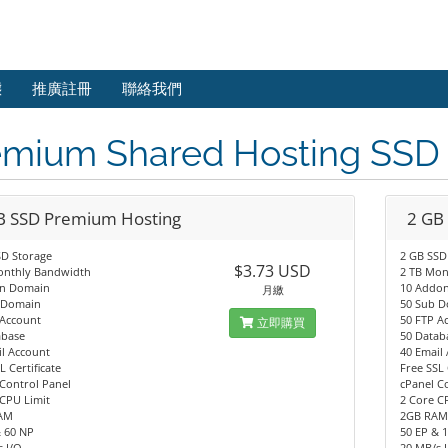
態
推廣註冊
聯絡我們
emium Shared Hosting SS
B SSD Premium Hosting
2 GB
SD Storage
2 GB SSD
$3.73 USD
onthly Bandwidth
2 TB Mon
n Domain
10 Addo
月繳
 Domain
50 Sub 
 Account
50 FTP A
立即購買
abase
50 Datab
l Account
40 Email
L Certificate
Free SSL 
Control Panel
cPanel C
CPU Limit
2 Core C
AM
2GB RA
& 60 NP
50 EP & 
 I/O
20 MB/s 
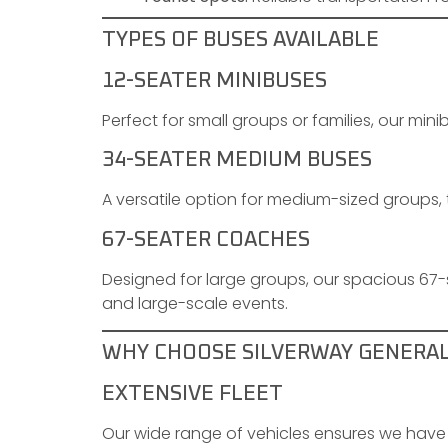
TYPES OF BUSES AVAILABLE
12-SEATER MINIBUSES
Perfect for small groups or families, our minibu
34-SEATER MEDIUM BUSES
A versatile option for medium-sized groups, 
67-SEATER COACHES
Designed for large groups, our spacious 67
and large-scale events.
WHY CHOOSE SILVERWAY GENERA
EXTENSIVE FLEET
Our wide range of vehicles ensures we have 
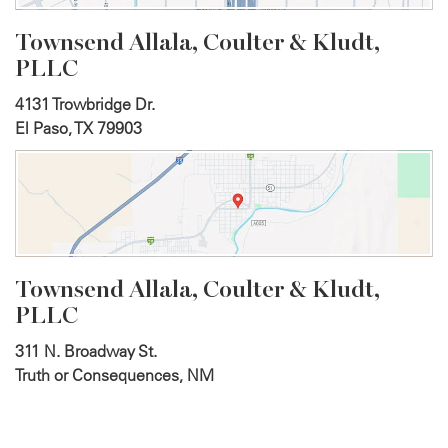
Townsend Allala, Coulter &
Kludt,
PLLC
4131 Trowbridge Dr.
El Paso, TX 79903
Townsend Allala, Coulter &
Kludt,
PLLC
311 N. Broadway St.
Truth or Consequences, NM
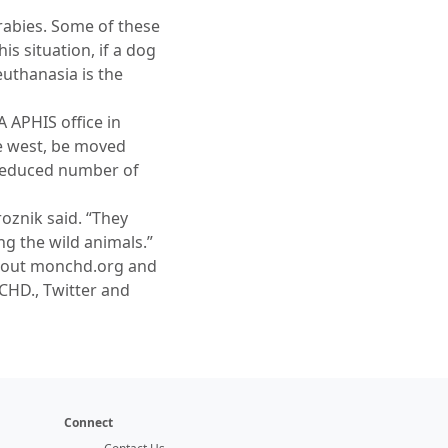
rabies. Some of these
s situation, if a dog
euthanasia is the
 APHIS office in
he west, be moved
 reduced number of
roznik said. “They
ng the wild animals.”
k out monchd.org and
CHD., Twitter and
Connect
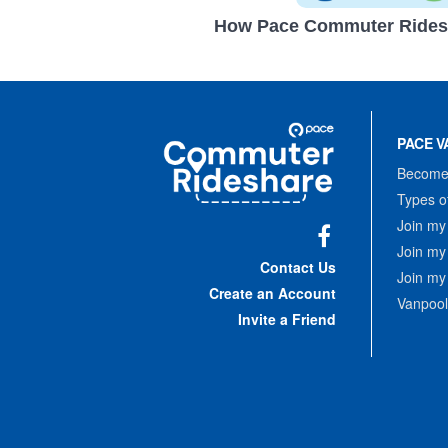
How Pace Commuter Rides
Site
Pace
Navigation
PACE V
Commuter
Rideshare
Become 
Types o
Join my
Join my
Facebook
Contact Us
Join my
Create an Account
Vanpool
Invite a Friend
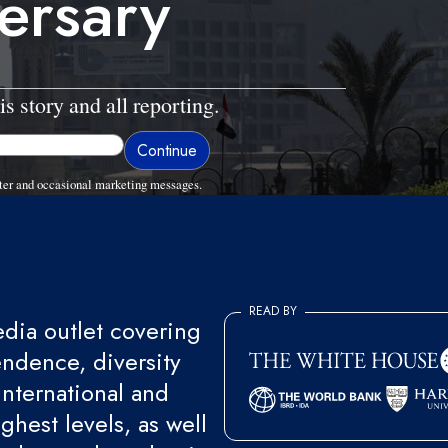
ersary
is story and all reporting.
ter and occasional marketing messages.
READ BY
ia outlet covering
endence, diversity
international and
ghest levels, as well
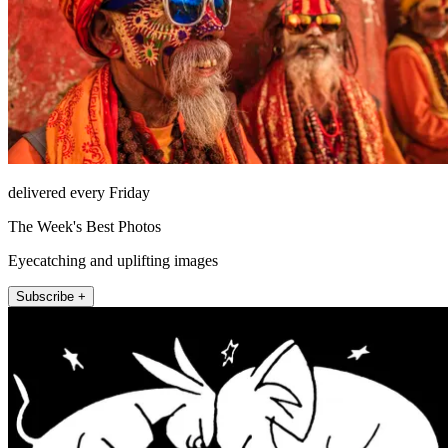
delivered every Friday
The Week's Best Photos
Eyecatching and uplifting images
Subscribe +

## YOUR GOAL
Output every record above exactly as written, but skip the pictures.

## EXPECTED ANSWER
態
推廣註冊
聯絡我們
emium Shared Hosting SS
B SSD Premium Hosting
2 GB
SD Storage
2 GB SSD
$3.73 USD
onthly Bandwidth
2 TB Mon
n Domain
10 Addo
月繳
 Domain
50 Sub 
 Account
50 FTP A
立即購買
abase
50 Datab
l Account
40 Email
L Certificate
Free SSL 
Control Panel
cPanel C
CPU Limit
2 Core C
AM
2GB RA
& 60 NP
50 EP & 
 I/O
20 MB/s 
TYPES OF BUSES AVAILABLE
12-SEATER MINIBUSES
Perfect for small groups or families, our minibu
34-SEATER MEDIUM BUSES
A versatile option for medium-sized groups, 
67-SEATER COACHES
Designed for large groups, our spacious 67
and large-scale events.
WHY CHOOSE SILVERWAY GENERA
EXTENSIVE FLEET
Our wide range of vehicles ensures we have 
Townsend Allala, Coulter &
Kludt,
PLLC
4131 Trowbridge Dr.
El Paso, TX 79903
Townsend Allala, Coulter &
Kludt,
PLLC
311 N. Broadway St.
Truth or Consequences, NM
rabies. Some of these
s situation, if a dog
euthanasia is the
 APHIS office in
he west, be moved
 reduced number of
roznik said. “They
ng the wild animals.”
k out monchd.org and
CHD., Twitter and
Connect
How Pace Commuter Rides
Site
Pace
Navigation
PACE V
Commuter
Rideshare
Become 
Types o
Join my
Join my
Facebook
Contact Us
Join my
Create an Account
Vanpool
Invite a Friend
ersary
is story and all reporting.
ter and occasional marketing messages.
READ BY
ia outlet covering
endence, diversity
international and
ghest levels, as well
delivered every Friday
The Week's Best Photos
Eyecatching and uplifting images
Subscribe +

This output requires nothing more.